Image via Wikimedia Commons.

Ce n'est qu'en 1973 que l'homosexualité n'a plus été considérée comme une maladie mentale par les livres de référence. Beaucoup d'homosexuels pensaient alors que la théorie de la transmission du sida via des relations sexuelles était une autre méthode pour ghettoïser les gays.
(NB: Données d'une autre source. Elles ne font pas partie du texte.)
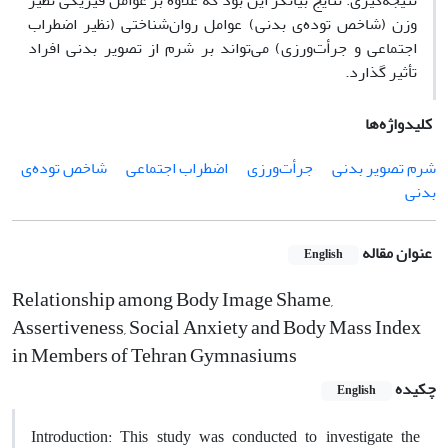
نتیجه‌گیری: نتایج بیانگر این بود که علاوه بر عوامل فیزیکی نظیر
وزن (شاخص توده‌ی بدنی) عوامل روان‌شناختی (نظیر اضطراب
اجتماعی و جرأت‌ورزی) می‌تواند بر شرم از تصویر بدنی افراد
تأثیر گذارد.
کلیدواژه‌ها
شرم تصویر بدنی
جرأت‌ورزی
اضطراب اجتماعی
شاخص توده‌ی
بدنی
عنوان مقاله
English
Relationship among Body Image Shame,
Assertiveness, Social Anxiety and Body Mass Index
in Members of Tehran Gymnasiums
چکیده
English
Introduction: This study was conducted to investigate the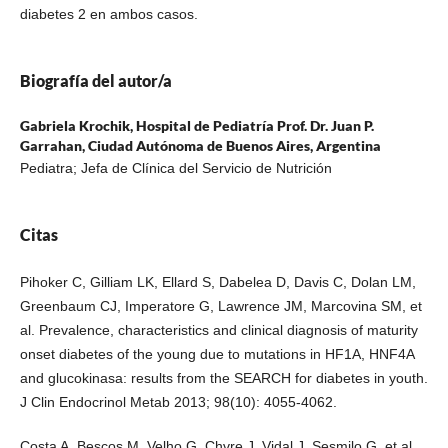
diabetes 2 en ambos casos.
Biografía del autor/a
Gabriela Krochik,
Hospital de Pediatría Prof. Dr. Juan P.
Garrahan, Ciudad Autónoma de Buenos Aires, Argentina
Pediatra; Jefa de Clínica del Servicio de Nutrición
Citas
Pihoker C, Gilliam LK, Ellard S, Dabelea D, Davis C, Dolan LM,
Greenbaum CJ, Imperatore G, Lawrence JM, Marcovina SM, et
al. Prevalence, characteristics and clinical diagnosis of maturity
onset diabetes of the young due to mutations in HF1A, HNF4A
and glucokinasa: results from the SEARCH for diabetes in youth.
J Clin Endocrinol Metab 2013; 98(10): 4055-4062.
Costa A, Bescos M, Velho G, Chvre J, Vidal J, Sesmilo G, et al.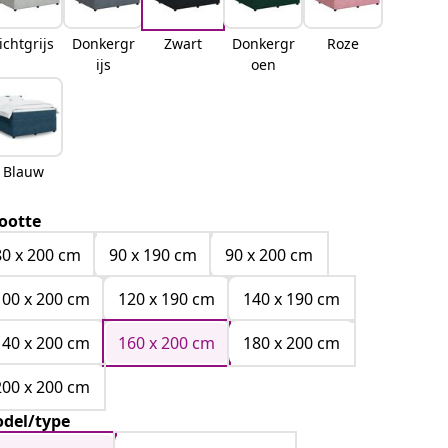
ichtgrijs
Donkergr
Zwart
Donkergr
Roze
ijs
oen
Blauw
ootte
80 x 200 cm
90 x 190 cm
90 x 200 cm
100 x 200 cm
120 x 190 cm
140 x 190 cm
140 x 200 cm
160 x 200 cm
180 x 200 cm
200 x 200 cm
del/type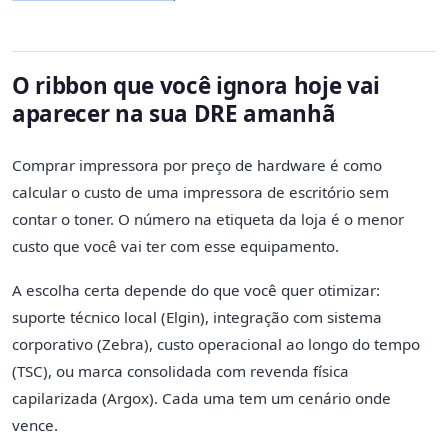
O ribbon que você ignora hoje vai
aparecer na sua DRE amanhã
Comprar impressora por preço de hardware é como
calcular o custo de uma impressora de escritório sem
contar o toner. O número na etiqueta da loja é o menor
custo que você vai ter com esse equipamento.
A escolha certa depende do que você quer otimizar:
suporte técnico local (Elgin), integração com sistema
corporativo (Zebra), custo operacional ao longo do tempo
(TSC), ou marca consolidada com revenda física
capilarizada (Argox). Cada uma tem um cenário onde
vence.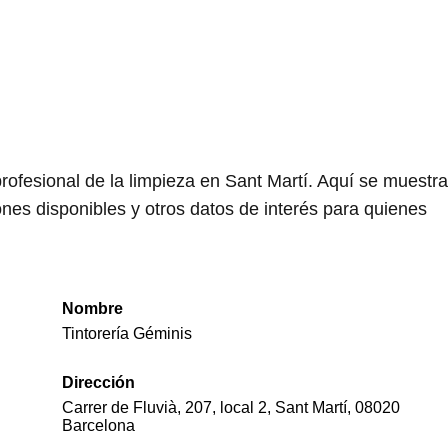
rofesional de la limpieza en Sant Martí. Aquí se muestra
nes disponibles y otros datos de interés para quienes
Nombre
Tintorería Géminis
Dirección
Carrer de Fluvià, 207, local 2, Sant Martí, 08020
Barcelona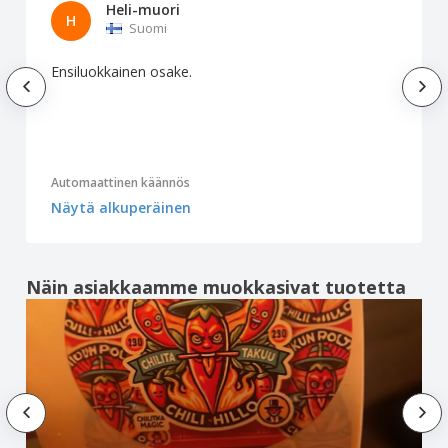
Heli-muori
H
Suomi
Ensiluokkainen osake.
Automaattinen käännös
Näytä alkuperäinen
Näin asiakkaamme muokkasivat tuotetta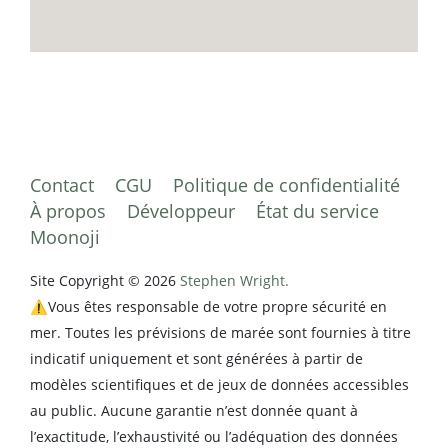
Contact
CGU
Politique de confidentialité
À propos
Développeur
État du service
Moonoji
Site Copyright © 2026
Stephen Wright.
⚠️Vous êtes responsable de votre propre sécurité en
mer. Toutes les prévisions de marée sont fournies à titre
indicatif uniquement et sont générées à partir de
modèles scientifiques et de jeux de données accessibles
au public. Aucune garantie n’est donnée quant à
l’exactitude, l’exhaustivité ou l’adéquation des données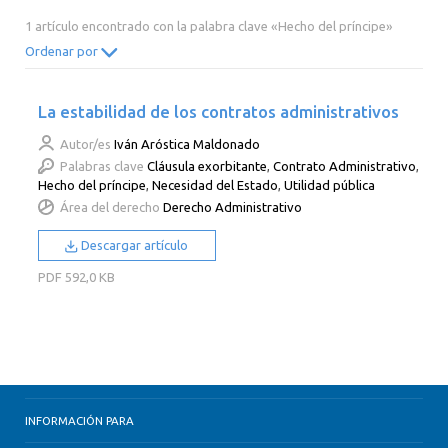
2014
2013
2012
2011
1 artículo encontrado con la palabra clave «Hecho del príncipe»
2010
2009
2008
2007
Ordenar por
2006
2005
2004
2003
La estabilidad de los contratos administrativos
2002
2001
2000
Autor/es
Iván Aróstica Maldonado
Palabras clave
Cláusula exorbitante
,
Contrato Administrativo
,
Hecho del príncipe
,
Necesidad del Estado
,
Utilidad pública
Área del derecho
Derecho Administrativo
Descargar artículo
PDF
592,0 KB
INFORMACIÓN PARA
Dans And the Band Played On, Randy Shilts a placé son narrateur dans une position omnisciente – créant de fait de longs monologues tirés de sa propre imagination. Inspiré par James Michener, Shilts voulait mettre en scène un drame autour de la maladie, en créant des gentils et des méchants. Le problème, c'est que l'auteur ne pouvait savoir ce qui se passait dans la tête de Dugas, vu que ce dernier était mort deux ans avant que son livre ne sorte. Les amis de Dugas qui furent interviewés par Shilts ont tous tiré un portrait bienveillant d'un homme qui essayait d'aider les autres malades. Shilts a ignoré ces témoignages et a préféré l'image du sociopathe. L'éditeur de Shilts, St Martin Press, défendait cette position et a fait du Patient Zéro son principal angle d'accroche lors de la campagne promotionnelle d'And the Band Played On.
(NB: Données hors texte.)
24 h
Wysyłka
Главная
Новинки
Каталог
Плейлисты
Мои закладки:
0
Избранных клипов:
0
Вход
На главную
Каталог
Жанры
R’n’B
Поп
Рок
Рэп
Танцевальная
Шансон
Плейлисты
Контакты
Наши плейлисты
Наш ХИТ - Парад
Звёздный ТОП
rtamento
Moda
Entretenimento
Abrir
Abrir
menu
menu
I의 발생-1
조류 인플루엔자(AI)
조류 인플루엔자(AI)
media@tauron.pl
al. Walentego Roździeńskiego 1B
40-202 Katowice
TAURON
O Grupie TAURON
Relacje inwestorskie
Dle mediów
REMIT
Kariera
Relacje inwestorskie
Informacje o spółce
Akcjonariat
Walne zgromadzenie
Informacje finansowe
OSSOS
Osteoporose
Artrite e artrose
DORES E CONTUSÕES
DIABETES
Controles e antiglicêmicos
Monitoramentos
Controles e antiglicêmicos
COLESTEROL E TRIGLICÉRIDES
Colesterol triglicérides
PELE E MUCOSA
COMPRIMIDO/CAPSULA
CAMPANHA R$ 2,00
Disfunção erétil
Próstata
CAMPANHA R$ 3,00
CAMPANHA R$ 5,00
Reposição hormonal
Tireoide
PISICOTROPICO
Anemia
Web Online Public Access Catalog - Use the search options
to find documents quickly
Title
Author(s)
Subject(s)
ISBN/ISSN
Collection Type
Dans les médias, le personnage de Gaëtan Dugas était toujours accolé à celui de Ryan White, un adolescent ayant contracté le sida après une transfusion sanguine. D'un côté, il y avait le jeune homme innocent, de l'autre le déviant homosexuel – selon les termes de nombreux journaux. La nationalité canadienne de Dugas permettait à de nombreux journalistes de parler d'une infection d'origine étrangère et d'alimenter ainsi les fantasmes. Leur objectif ? Vendre sans doute le plus de journaux possible.